- Job: Nothing but the pictures should go missing; return all the entries below exactly.

- Material provided:
═══

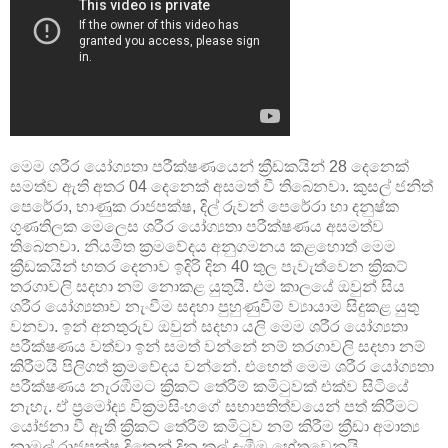
මෙම ශරීර යෝග්‍යතා පරීක්ෂණයෙන් ක්‍රීඩකයින් 28 දෙනෙක්
සමත්ව ඇති අතර 04 දෙනෙක් අසමත් වී තිබෙනවා. කුසල් ජනිත්
පෙරේරා, භාණුක රාජපක්ෂ, දිල්‍ රුවන් පෙරේරා හා දනුෂ්ක
ගුණතිලක මෙලෙස ශරීර යෝග්‍යතා පරීක්ෂණය අසමත්ව
තිබෙනවා. නියමිත ක්‍රමවේදය අනුගමනය කළහොත් මෙම
ක්‍රීඩකයින් හතර දෙනාව ඉදිරි දින 40 තුල පැවැත්වෙන ක්‍රිකට්
තරගාවලි සදහා නම් නොකළ යුතුයි. එම කාලයේ ඔවුන් සිය
ශරීර යෝග්‍යතාව නැංවීම සදහා පුහුණුවීම් ව්‍යායාම සිදුකළ යුතු
වනවා. ඉන් අනතුරුව ඔවුන් සදහා යලි මෙම ශරීර යෝග්‍යතා
පරීක්ෂණය වත්වා ඉන් සමත් වන්නේ නම් තරගාවලි සදහා නම්
කිරීමයි පිලිගත් ක්‍රමවේදය වන්නේ. එහෙත් මෙම ශරීර යෝග්‍යතා
පරීක්ෂණය නැරඹීමට ක්‍රිකට් තේරීම් කමිටුවක් එක්ව සිටියේ
නැහැ. ඒ ප්‍රමෝද්‍ය වික්‍රමසිංහගේ සභාපතිත්වයෙන් පත් කිරීමට
යෝජනා වී ඇති ක්‍රිකට් තේරීම් කමිටුව නම් කිරීම ක්‍රීඩා අමාත්‍ය
නාමල් රාජපක්ෂ දිනෙන් දින කල් දැමීම හේතුවෙනුයි.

═══

- Task result:
මෙම ශරීර යෝග්‍යතා පරීක්ෂණයෙන් ක්‍රීඩකයින් 28 දෙනෙක්
සමත්ව ඇති අතර 04 දෙනෙක් අසමත් වී තිබෙනවා. කුසල් ජනිත්
පෙරේරා, භාණුක රාජපක්ෂ, දිල්‍ රුවන් පෙරේරා හා දනුෂ්ක
ගුණතිලක මෙලෙස ශරීර යෝග්‍යතා පරීක්ෂණය අසමත්ව
තිබෙනවා. නියමිත ක්‍රමවේදය අනුගමනය කළහොත් මෙම
ක්‍රීඩකයින් හතර දෙනාව ඉදිරි දින 40 තුල පැවැත්වෙන ක්‍රිකට්
තරගාවලි සදහා නම් නොකළ යුතුයි. එම කාලයේ ඔවුන් සිය
ශරීර යෝග්‍යතාව නැංවීම සදහා පුහුණුවීම් ව්‍යායාම සිදුකළ යුතු
වනවා. ඉන් අනතුරුව ඔවුන් සදහා යලි මෙම ශරීර යෝග්‍යතා
පරීක්ෂණය වත්වා ඉන් සමත් වන්නේ නම් තරගාවලි සදහා නම්
කිරීමයි පිලිගත් ක්‍රමවේදය වන්නේ. එහෙත් මෙම ශරීර යෝග්‍යතා
පරීක්ෂණය නැරඹීමට ක්‍රිකට් තේරීම් කමිටුවක් එක්ව සිටියේ
නැහැ. ඒ ප්‍රමෝද්‍ය වික්‍රමසිංහගේ සභාපතිත්වයෙන් පත් කිරීමට
යෝජනා වී ඇති ක්‍රිකට් තේරීම් කමිටුව නම් කිරීම ක්‍රීඩා අමාත්‍ය
නාමල් රාජපක්ෂ දිනෙන් දින කල් දැමීම හේතුවෙනුයි.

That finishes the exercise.